PROMPT
Could you please retype all of the data below exactly?

RECORDED INFORMATION
◆ ◆ ◆ ◆ ◆ ◆ ◆
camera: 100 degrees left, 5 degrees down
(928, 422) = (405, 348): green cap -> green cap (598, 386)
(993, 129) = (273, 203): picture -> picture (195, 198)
◆ ◆ ◆ ◆ ◆ ◆ ◆
WRITTEN SOLUTION
camera: 100 degrees left, 5 degrees down
(928, 422) = (405, 348): green cap -> green cap (598, 386)
(993, 129) = (273, 203): picture -> picture (195, 198)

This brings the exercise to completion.